On 2020-02-03 17:00, Brett Cannon wrote:
Until you're being asked to maintain all of that for a decade. We paid a major
price keeping Python 2 alive for over a decade. Now I'm not saying it wasn't
the right thing to do considering what we changed, but for the stuff we are
talking about removing it doesn't require a massive rewrite on the behalf of
users. And we know from experience anything that is left in will get used no
matter how loudly we try to broadcast that fact (and we know people still do
not have a habit of running their code with warnings turned on).

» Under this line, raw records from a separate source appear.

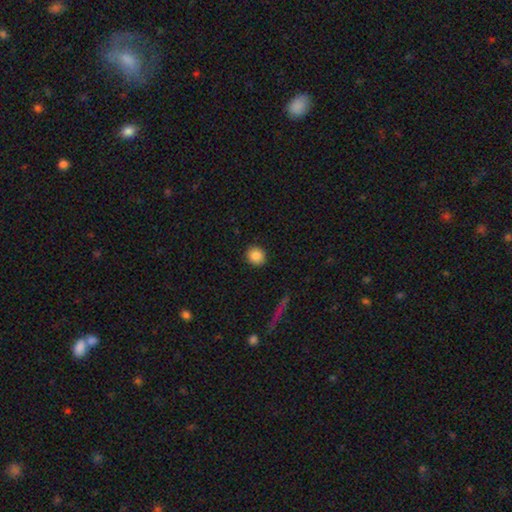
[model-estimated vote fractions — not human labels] Smooth or featured?
  - smooth: 87% *
  - star or artifact: 9%
  - featured or disk: 4%
How rounded?
  - round: 88% *
  - in between: 11%
  - cigar-shaped: 1%
Merging?
  - none: 90% *
  - minor disturbance: 7%
  - major disturbance: 2%
  - merger: 1%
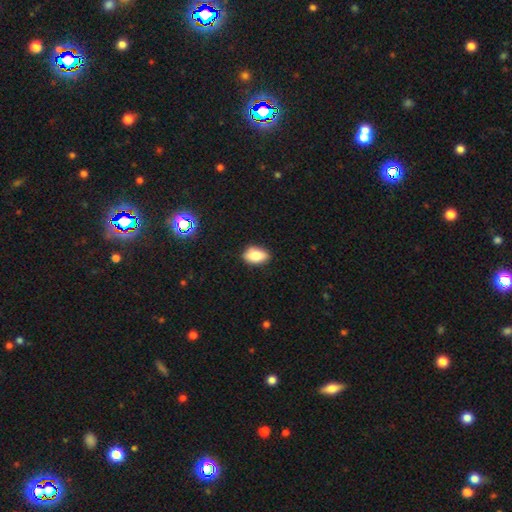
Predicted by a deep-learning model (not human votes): Smooth or featured?
  - smooth: 81% *
  - featured or disk: 10%
  - star or artifact: 9%
How rounded?
  - in between: 88% *
  - round: 10%
  - cigar-shaped: 3%
Merging?
  - none: 80% *
  - minor disturbance: 16%
  - major disturbance: 3%
  - merger: 1%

Potentially up to a decade, often not.
We seem to agree that these are most likely minor things like duplicate import
paths and such. The maintenance burden is low on these items. Also, due to
skittishness, removals have drug out to five plus releases anyway. So, why the
aversion to formalizing the process, instead of "winging it" every release? Why
force devs/end-users to maintain state about what release is compatible or waste
time on investigation?
Really, this was solved decades ago. Everyone knows what to do when a major
version number changes. Other language platforms are not afraid to change them,
likely because the breaks were typically minor and not break-the-world events.
Just like we're talking about here.
More broadly, an agile cadence is great for innovative apps, not so great for
mature platforms. Platforms are supposed to provide stability and
predictability, and the popular ones do.